棘上筋は前部線維と後部線維に分けられ、そのうちの前部線維が小結節側へ付着しているのではないかと思われます。
そうなると作用も若干、違いが出てきますが、腱板としての機能に変わりはありません。
もう一度、腱板内でも重要な筋肉であるという位置づけをしてほしいと思います。
特徴2 腱板内で唯一…
画像引用(一部改変):Anatomography
解剖図を見ればすぐにわかることでもあるのですが…
棘上筋は腱板内で唯一、上腕骨を上から支えています。
これを懸垂機能と呼ばれている場合もあります。
ということは上腕骨を下垂している状態では常に棘上筋は働いていることになります。
そうでないと、下方へ脱臼してしまう可能性があるからです。
しかし棘上筋だけではこの重い上肢をずっと支えておくのは困難です。
そのため腱板ではありませんが、三角筋中部線維がその役割を手伝っています。
(手伝うというか、明らかに三角筋中部線維の方が力が強いです。
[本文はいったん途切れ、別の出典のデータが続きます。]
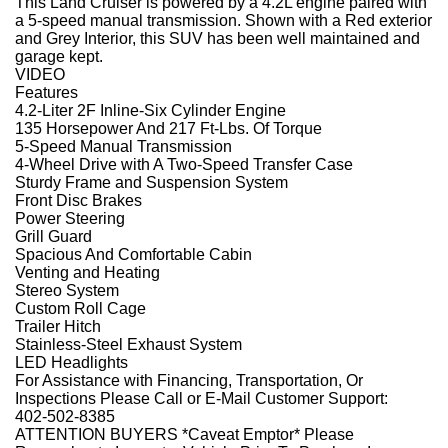
This Land Cruiser is powered by a 4.2L engine paired with
a 5-speed manual transmission. Shown with a Red exterior
and Grey Interior, this SUV has been well maintained and
garage kept.
VIDEO
Features
4.2-Liter 2F Inline-Six Cylinder Engine
135 Horsepower And 217 Ft-Lbs. Of Torque
5-Speed Manual Transmission
4-Wheel Drive with A Two-Speed Transfer Case
Sturdy Frame and Suspension System
Front Disc Brakes
Power Steering
Grill Guard
Spacious And Comfortable Cabin
Venting and Heating
Stereo System
Custom Roll Cage
Trailer Hitch
Stainless-Steel Exhaust System
LED Headlights
For Assistance with Financing, Transportation, Or
Inspections Please Call or E-Mail Customer Support:
402-502-8385
ATTENTION BUYERS *Caveat Emptor* Please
)
そうすることで上腕骨が脱臼せずに安定して位置を保つことができます。
しかしひとたび棘上筋が損傷し、機能不全を起こすとそれを補おうと三角筋が過剰に活動することで、拳上や外転動作時に腱板損傷・断裂特有の代償運動が起こりやすくなります。
全てが棘上筋の責任ではありませんが、代償運動を起こすのに一役買っているような場合も十分に考えられます。
腱板内で唯一、棘上筋は懸垂機能を持っているというのは覚えておいていいかもしれませんね。
特徴3 腱板疎部との関係
画像引用(一部改変):Anatomography
腱板疎部…?
聞いたことない人もいるかもしれませんね。
腱板疎部とは…
烏口突起の外側で棘上筋腱と肩甲下筋腱で出来る間隙のことを言います。
ここは腱板が存在せず、薄い膜上の線維が覆っており、組織としてはとても脆弱で、しかしその分、柔軟性があり色々な動きに対応できるようになっている。
現に棘上筋と肩甲下筋、それぞれ作用が異なる筋同士が近接し合ってもその機能を保つことができている組織である。
しかし、炎症や繰り返す負荷がかかることで損傷し、癒着や瘢痕化を起こすと…
肩関節外転、外旋の制限になることが知られています。
そのため腱板損傷・断裂で着目される棘上筋ですが、その炎症や過負荷はこの腱板疎部にも影響を及ぼし、経過をたどれば関節可動域制限にもなりえるということを知っておいてほしいと思います。
まとめ
特徴1 腱板内でも欠かせない存在である
特徴2 腱板内で唯一、上腕骨を上から支えている
特徴3 肩甲下筋と腱板疎部を構成している
いかがだったでしょうか。
肩関節の腱板の一つである棘上筋。
腱板としての機能はご存じだったかもしれませんが、新しく知ることができた知識もあったのではないでしょうか。
是非、臨床でも活用していただければ嬉しく思います。
最後まで読んでいただきまして本当にありがとうございました。